The projects launched by some of the biggest mobile carriers have been even more ambitious. In the U.S. last year AT&T, T-Mobile and Verizon formed a joint-venture called Isis, a nation-wide mobile commerce platform based on NFC. Discover, the fourth-largest U.S. payment network will be processing Isis’s payments and Barclays, a large British bank, will be managing the accounts. Then in February of this year, Bouygues Telecom, Orange and SFR, three French mobile operators, announced Buyster, an Isis look-alike.
There have been numerous other NFC launches, partnerships and projects that have been announced by, among others Visa, MasterCard, Sprint and a host of banks.
Why Is Apple Staying Out?
With all this activity going on in the NFC world, Apple’s decision to postpone (no one doubts that it will happen eventually) its embrace of the short-wave technology is a bit puzzling. After all it is known that Steve Jobs and company have filed NFC patents for the iPhone and have hired NFC experts last year.
According to the Independent, Apple “was concerned by the lack of a clear standard across the industry.” Since when is Steve Jobs concerned by what anyone else’s standards are?

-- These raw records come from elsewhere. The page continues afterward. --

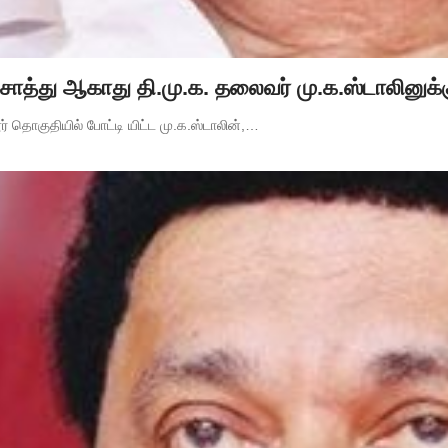
த்து ஆகாது தி.மு.க. தலைவர் மு.க.ஸ்டாலினுக்கு
தொகுதியில் போட்டி யிட்ட மு.க.ஸ்டாலின்,…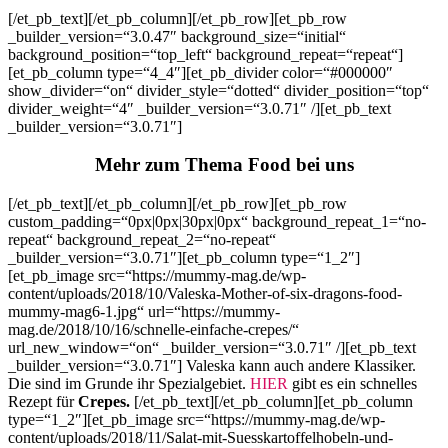
[/et_pb_text][/et_pb_column][/et_pb_row][et_pb_row
_builder_version=“3.0.47″ background_size=“initial“
background_position=“top_left“ background_repeat=“repeat“]
[et_pb_column type=“4_4″][et_pb_divider color=“#000000″
show_divider=“on“ divider_style=“dotted“ divider_position=“top“
divider_weight=“4″ _builder_version=“3.0.71″ /][et_pb_text
_builder_version=“3.0.71″]
Mehr zum Thema Food bei uns
[/et_pb_text][/et_pb_column][/et_pb_row][et_pb_row
custom_padding=“0px|0px|30px|0px“ background_repeat_1=“no-
repeat“ background_repeat_2=“no-repeat“
_builder_version=“3.0.71″][et_pb_column type=“1_2″]
[et_pb_image src=“https://mummy-mag.de/wp-
content/uploads/2018/10/Valeska-Mother-of-six-dragons-food-
mummy-mag6-1.jpg“ url=“https://mummy-
mag.de/2018/10/16/schnelle-einfache-crepes/“
url_new_window=“on“ _builder_version=“3.0.71″ /][et_pb_text
_builder_version=“3.0.71″] Valeska kann auch andere Klassiker.
Die sind im Grunde ihr Spezialgebiet.
HIER
gibt es ein schnelles
Rezept für
Crepes.
[/et_pb_text][/et_pb_column][et_pb_column
type=“1_2″][et_pb_image src=“https://mummy-mag.de/wp-
content/uploads/2018/11/Salat-mit-Suesskartoffelhobeln-und-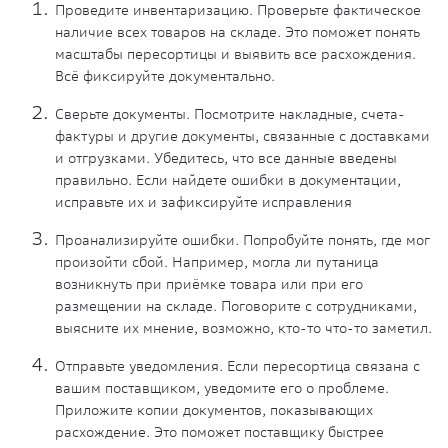
Проведите инвентаризацию. Проверьте фактическое
наличие всех товаров на складе. Это поможет понять
масштабы пересортицы и выявить все расхождения.
Всё фиксируйте документально.
Сверьте документы. Посмотрите накладные, счета-
фактуры и другие документы, связанные с доставками
и отгрузками. Убедитесь, что все данные введены
правильно. Если найдете ошибки в документации,
исправьте их и зафиксируйте исправления
Проанализируйте ошибки. Попробуйте понять, где мог
произойти сбой. Например, могла ли путаница
возникнуть при приёмке товара или при его
размещении на складе. Поговорите с сотрудниками,
выясните их мнение, возможно, кто-то что-то заметил.
Отправьте уведомления. Если пересортица связана с
вашим поставщиком, уведомите его о проблеме.
Приложите копии документов, показывающих
расхождение. Это поможет поставщику быстрее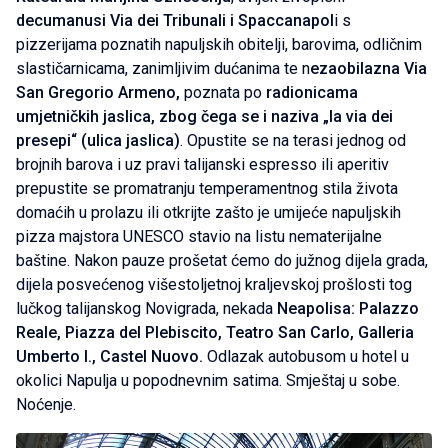
decumanusi Via dei Tribunali i Spaccanapol
i s
pizzerijama poznatih napuljskih obitelji, barovima, odličnim
slastičarnicama, zanimljivim dućanima te n
ezaobilazna Via
San Gregorio Armeno,
poznata po
radionicama
umjetničkih jaslica, zbog čega se i naziva „la via dei
presepi“ (ulica jaslica)
. Opustite se na terasi jednog od
brojnih barova i uz pravi talijanski espresso ili aperitiv
prepustite se promatranju temperamentnog stila života
domaćih u prolazu ili otkrijte zašto je umijeće napuljskih
pizza majstora UNESCO stavio na listu nematerijalne
baštine. Nakon pauze prošetat ćemo do južnog dijela grada,
dijela posvećenog višestoljetnoj kraljevskoj prošlosti tog
lučkog talijanskog Novigrada, nekada
Neapolisa: Palazzo
Reale, Piazza del Plebiscito, Teatro San Carlo, Galleria
Umberto I., Castel Nuovo.
Odlazak autobusom u hotel u
okolici Napulja u popodnevnim satima. Smještaj u sobe.
Noćenje.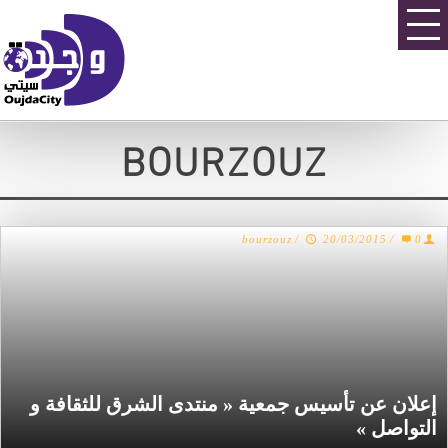
BOURZOUZ
bourzouz
/
20/03/2015
/
0
إعلان عن تأسيس جمعية « منتدى الشرق للثقافة و
التواصل »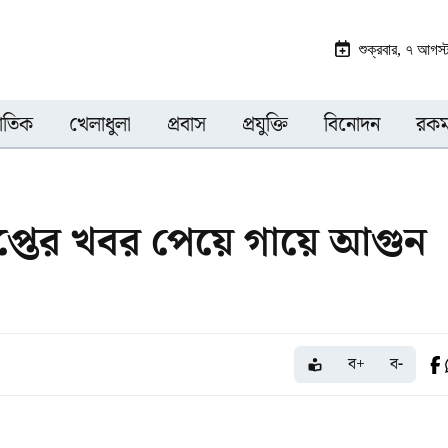
শুক্রবার, ৭ আগস
জাতিক
খেলাধুলা
প্রবাস
প্রযুক্তি
বিনোদন
রকম
য়াপ্তের খবর পেয়ে গায়ে আগুন
ব+
ব-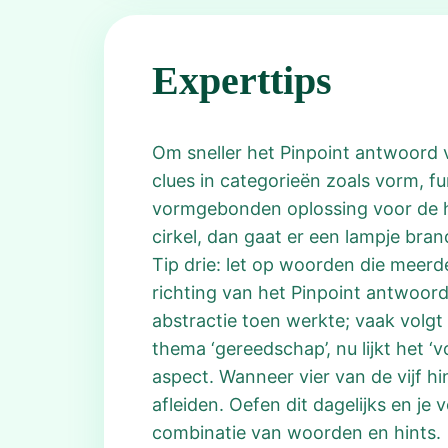
Experttips
Om sneller het Pinpoint antwoord v
clues in categorieën zoals vorm, fu
vormgebonden oplossing voor de han
cirkel, dan gaat er een lampje bran
Tip drie: let op woorden die meerde
richting van het Pinpoint antwoord
abstractie toen werkte; vaak volgt 
thema ‘gereedschap’, nu lijkt het ‘v
aspect. Wanneer vier van de vijf h
afleiden. Oefen dit dagelijks en je
combinatie van woorden en hints.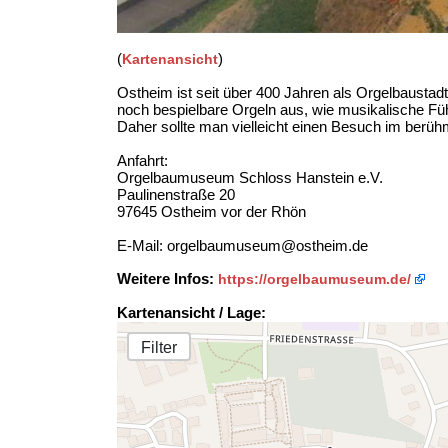
(
)
Kartenansicht
Ostheim ist seit über 400 Jahren als Orgelbaustad
noch bespielbare Orgeln aus, wie musikalische F
Daher sollte man vielleicht einen Besuch im ber
Anfahrt:
Orgelbaumuseum Schloss Hanstein e.V.
Paulinenstraße 20
97645 Ostheim vor der Rhön
E-Mail: orgelbaumuseum@ostheim.de
Weitere Infos:
https://orgelbaumuseum.de/
Kartenansicht / Lage:
Filter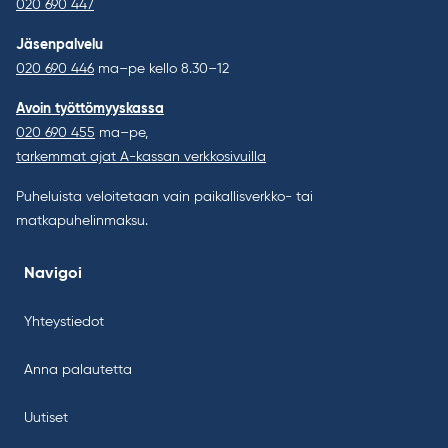
020 690 447
Jäsenpalvelu
020 690 446
ma–pe kello 8.30–12
Avoin työttömyyskassa
020 690 455
ma–pe,
tarkemmat ajat A-kassan verkkosivuilla
Puheluista veloitetaan vain paikallisverkko- tai
matkapuhelinmaksu.
Navigoi
Yhteystiedot
Anna palautetta
Uutiset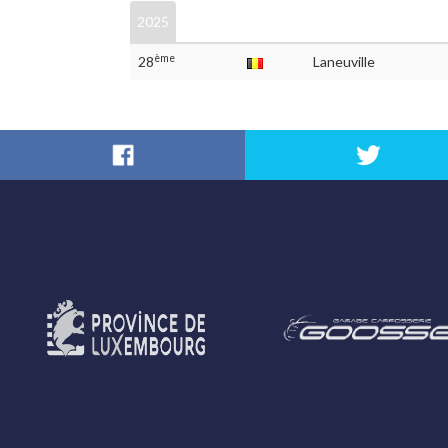
2025
ème
28
Laneuville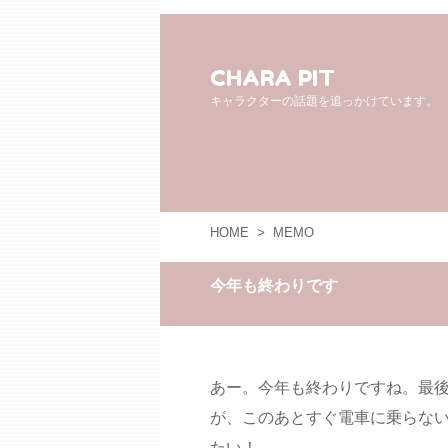
CHARA PIT
キャラクターの話題を追っかけています。
HOME
>
MEMO
今年も終わりです
あー。今年も終わりですね。最
が、このあとすぐ電車に乗らな
たい！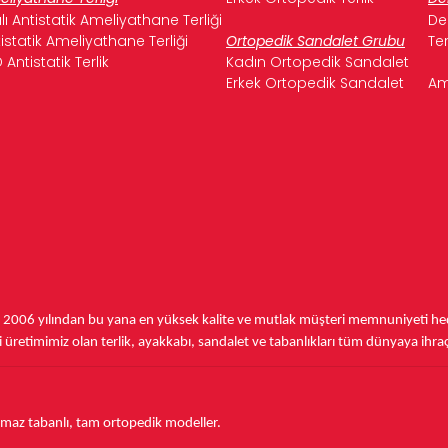
ılı Antistatik Ameliyathane Terliği
De
istatik Ameliyathane Terliği
Ortopedik Sandalet Grubu
Te
 Antistatik Terlik
Kadın Ortopedik Sandalet
Erkek Ortopedik Sandalet
Am
,
2006 yılından bu yana
en yüksek kalite ve mutlak müşteri memnuniyeti hede
üretimimiz olan terlik, ayakkabı, sandalet ve tabanlıkları
tüm dünyaya ihra
aymaz tabanlı, tam ortopedik modeller.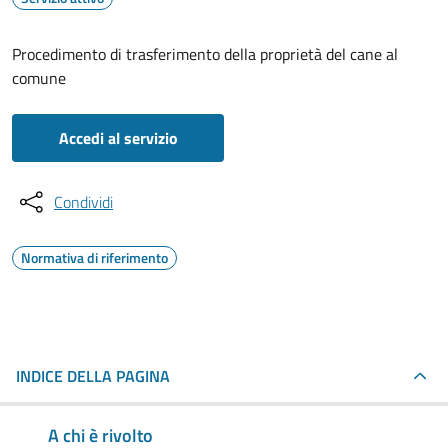
Procedimento di trasferimento della proprietà del cane al
comune
Accedi al servizio
Condividi
Normativa di riferimento
INDICE DELLA PAGINA
A chi è rivolto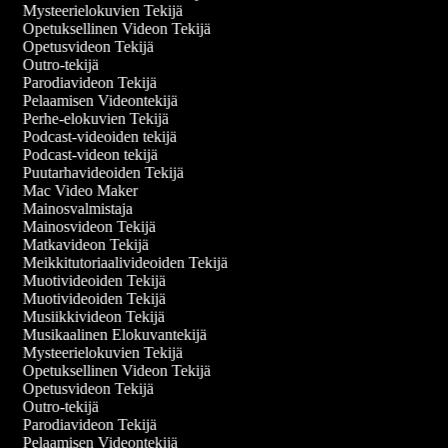
Mysteerielokuvien Tekijä
Opetuksellinen Videon Tekijä
Opetusvideon Tekijä
Outro-tekijä
Parodiavideon Tekijä
Pelaamisen Videontekijä
Perhe-elokuvien Tekijä
Podcast-videoiden tekijä
Podcast-videon tekijä
Puutarhavideoiden Tekijä
Mac Video Maker
Mainosvalmistaja
Mainosvideon Tekijä
Matkavideon Tekijä
Meikkitutoriaalivideoiden Tekijä
Muotivideoiden Tekijä
Muotivideoiden Tekijä
Musiikkivideon Tekijä
Musikaalinen Elokuvantekijä
Mysteerielokuvien Tekijä
Opetuksellinen Videon Tekijä
Opetusvideon Tekijä
Outro-tekijä
Parodiavideon Tekijä
Pelaamisen Videontekijä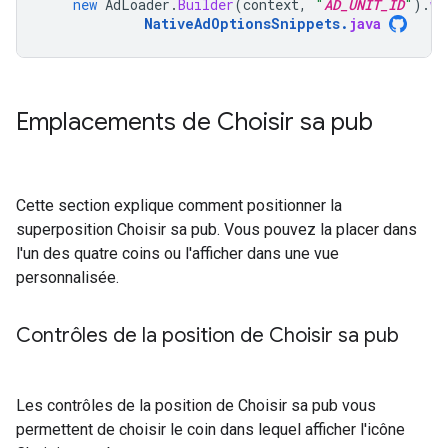
new
AdLoader
.
Builder
(
context
,
"
AD_UNIT_ID
"
).
wi
NativeAdOptionsSnippets
.
java
Emplacements de Choisir sa pub
Cette section explique comment positionner la
superposition Choisir sa pub. Vous pouvez la placer dans
l'un des quatre coins ou l'afficher dans une vue
personnalisée.
Contrôles de la position de Choisir sa pub
Les contrôles de la position de Choisir sa pub vous
permettent de choisir le coin dans lequel afficher l'icône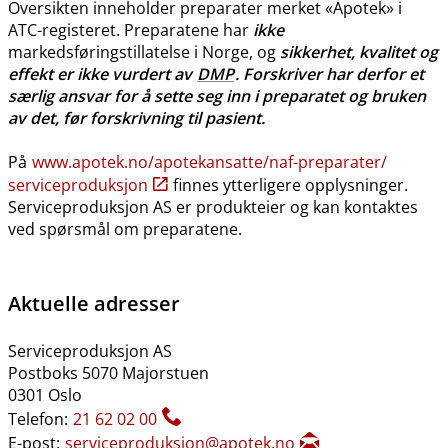
Oversikten inneholder preparater merket «Apotek» i
ATC-registeret. Preparatene har
ikke
markedsføringstillatelse i Norge, og
sikkerhet, kvalitet og
effekt er ikke vurdert av
DMP
. Forskriver har derfor et
særlig ansvar for å sette seg inn i preparatet og bruken
av det, før forskrivning til pasient.
På
www.apotek.no​/​apotekansatte​/​naf-preparater​/​
serviceproduksjon
finnes ytterligere opplysninger.
Serviceproduksjon AS er produkteier og kan kontaktes
ved spørsmål om preparatene.
Aktuelle adresser
Serviceproduksjon AS
Postboks 5070 Majorstuen
0301 Oslo
Telefon:
21 62 02 00
E-post:
serviceproduksjon@apotek.no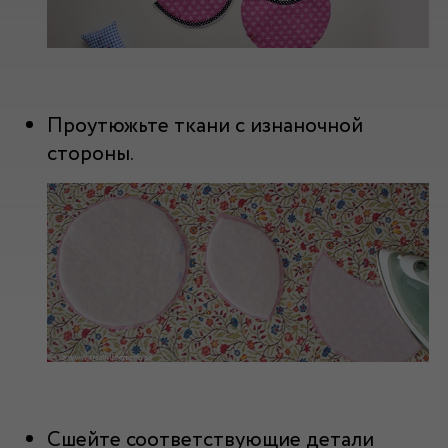
Проутюжьте ткани с изнаночной
стороны.
Сшейте соответствующие детали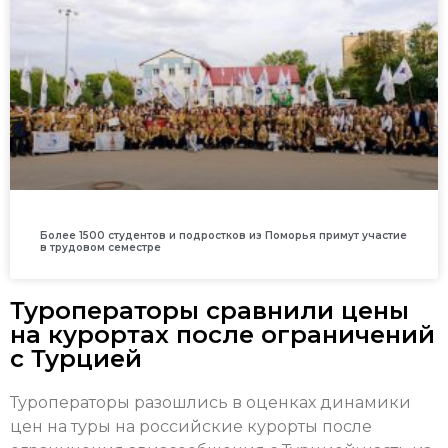
Более 1500 студентов и подростков из Поморья примут участие
в трудовом семестре
Туроператоры сравнили цены
на курортах после ограничений
с Турцией
Туроператоры разошлись в оценках динамики
цен на туры на российские курорты после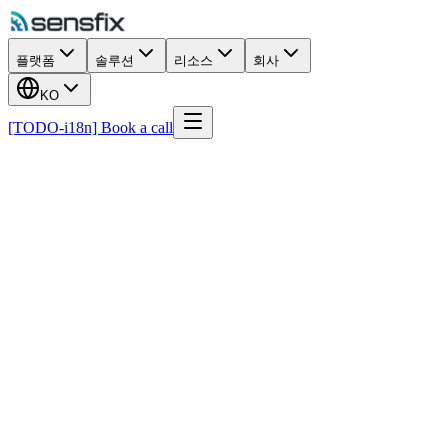
플랫폼
솔루션
리소스
회사
KO
[TODO-i18n] Book a call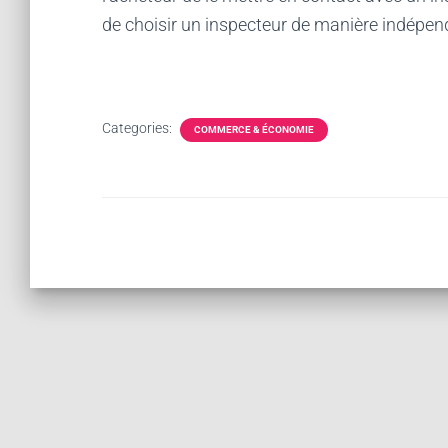
de choisir un inspecteur de manière indépen
Categories:
COMMERCE & ÉCONOMIE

Apple is actually not completely staying out of the NFC picture. The company will apparently continue working on an NFC-enabled iTunes store. Yet, it would still need a compatible device, which we know will be made by no one but Apple.
Is Apple’s the Right Strategy?
While Apple is waiting, the NFC market is growing by leaps and bounds. While various reports put different figures on its projected future volumes, they all agree that the growth rate will be staggeringly high.
So it is difficult not to predict that any stragglers, even ones enjoying a cult-like following, will have a very hard time catching up, once the NFC ball has started rolling in earnest. I could say that perhaps Steve Jobs knows something we don’t. It wouldn’t be the first time.
But I think that this is the wrong decision, one that will allow Google and others to take the early lead, much in the way Apple has done with the iPad. Whenever it decides to join in, Apple will still be able to rely on its loyal followers, but it will have a much harder time converting others.